Welcome to the Biostatistics III in R course for autumn 2021. This course introduces statistical methods for survival analysis with emphasis on the application of such methods to the analysis of epidemiological cohort studies. Topics covered include methods for estimating patient survival (life table and Kaplan-Meier methods), comparing survival between patient subgroups (log-rank test), and modelling survival (primarily Poisson regression, Cox proportional hazards model and flexible parametric models). The course addresses the concept of 'time' as a potential confounder or effect modifier and approaches to defining 'time' (e.g., time since entry, attained age, calendar time).

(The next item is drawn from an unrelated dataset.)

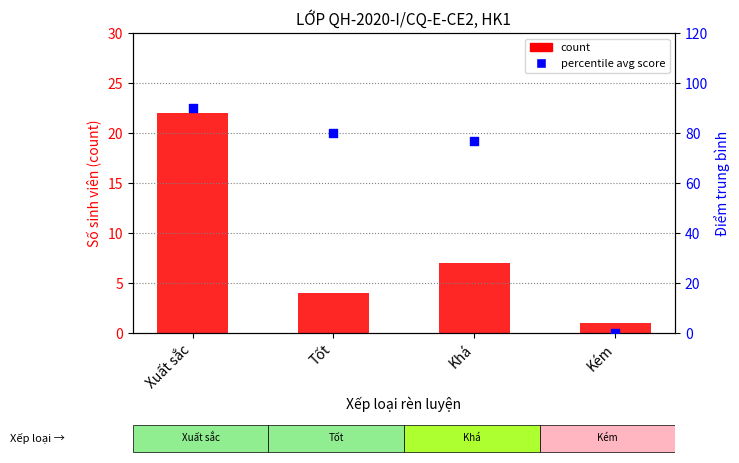

What are all the series names shown in the legend?

count, avg score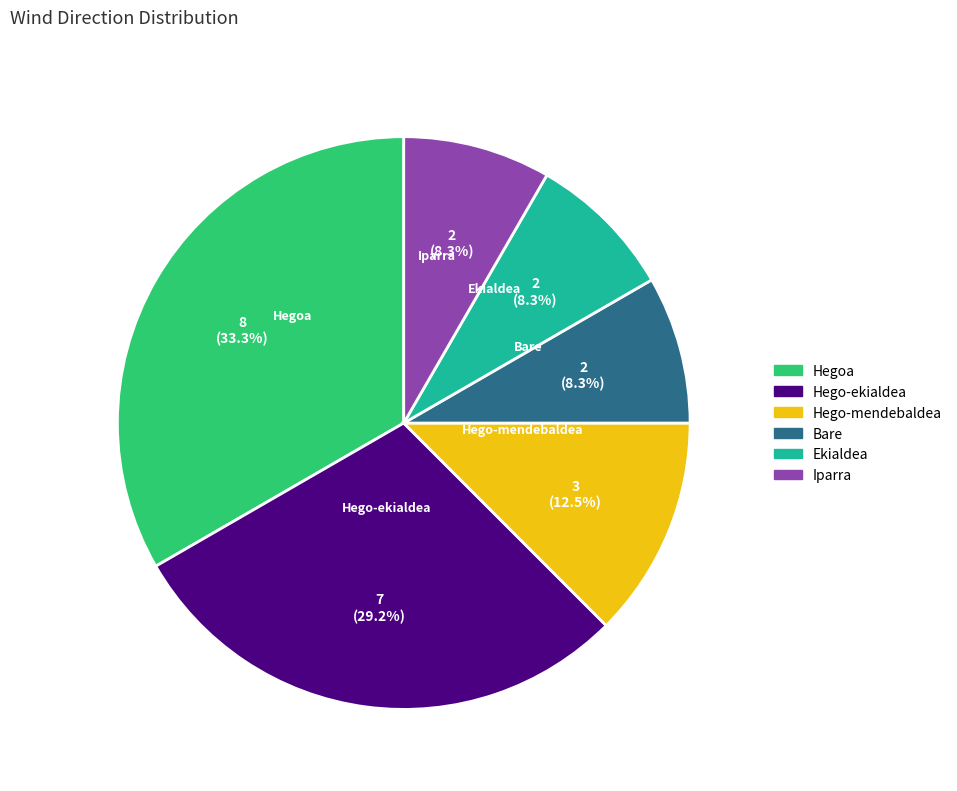

What is the largest slice in the pie chart?

Hegoa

The course will emphasise the basic concepts of statistical modelling in epidemiology, such as controlling for confounding and assessing effect modification.

Link to course description in the official KI course catalogue

Link to the course syllabus


Teachers: Alexander Ploner, Xinhe Mao, Benjamin Christoffersen, Joshua Entrop, Mark Clements, Anna Johansson.

Course director and examiner: Mark Clements.
[Click here for faculty biographies]

Date and Location

Teaching (lectures and supervised practical sessions) will be held on-line, primarily using Zoom. See the schedule for further details.


The course grade is based solely on a take-home written examination. The exam requires you to understand the concepts of survival analysis and interpret output from standard statistical software. Instructions:

  • The examination is individual-based: you are not allowed to cooperate with anyone, although you are encouraged to consult the available literature. The teachers will use Urkund in order to assess potential plagiarism
  • The examination will be made available at 12:00 on Wednesday 18 November 2020 and the examination is due by 17:00 on Wednesday 25 November 2020.
  • The examination will be graded and results will be returned to you by 4 December 2020.
  • Students who do not obtain a passing grade in the first examination will be offered a second examination within 2 months of the final day of the course.
  • Do not write answers by hand: please use Word, R markdown, LaTeX or a similar format for your examination report.
  • Motivate all answers and show all calculations in your examination report, but write as concise an answer as possible without loss of clarity. Define any notation that you use for equations. The examination report should be written in English.
  • Email the examination report containing the answers as a pdf file to Gunilla Nilsson Roos. Write your name in the email, but do not write your name in the document containing the answers.

Prerequisite Knowledge

Participants are expected to have prerequisite knowledge equivalent to the learning outcomes of the courses Epidemiology I, Biostatistics I and Biostatistics II. We have provided a self-assessment test for you to confirm that you understand the central concepts. We advise all potential applicants to take the test prior to applying for Biostatistics III. If you attempt the test under examination conditions (i.e., without referring to the answers) we would recommend:

  1. if you score 70% or more then you possess the required prerequisite knowledge;
  2. if you score 40% to 70% you should revise the areas where you lost marks;
  3. if you score less than 40% you should, at a minimum, undertake an extensive review of central concepts in statistical modelling and possibly consider studying intermediate-level courses (e.g., Biostatistics II) before taking Biostatistics III.

Knowledge of R is assumed

Participants are expected to possess basic knowledge of R prior to the start of the course. We will use R versions 3.6.3 and 4.0 during the course. There may be issues with installing some software with version 3 of R; for example, the foreign package on CRAN by default now needs R version 4 (see here for a solution).

R, Stata and SAS users

Although we will be using R exclusively during the course, we have made the data sets available in Stata and SAS formats and users are welcome to attempt the exercises using Stata or SAS. Please keep in mind that if you choose to work with R or SAS we expect you to be familiar with those softwares. The teaching assistants can help with the statistical concepts and some are experienced Stata and SAS users.

We have written brief notes on how the methods described during the course can be implemented in SAS (see notes\for\sas\users.pdf).

All files relevant for R users are available from:
http://biostat3.net/download/index.php?dir=R/, with the computing labs available from http://biostat3.net/download/R/

All files relevant for SAS users are available from:

All files relevant for Stata users are available from:
http://biostat3.net/download/do\files and http://biostat3.net/download/Data

Course language

The course language will be English. All instruction and course materials will be in English.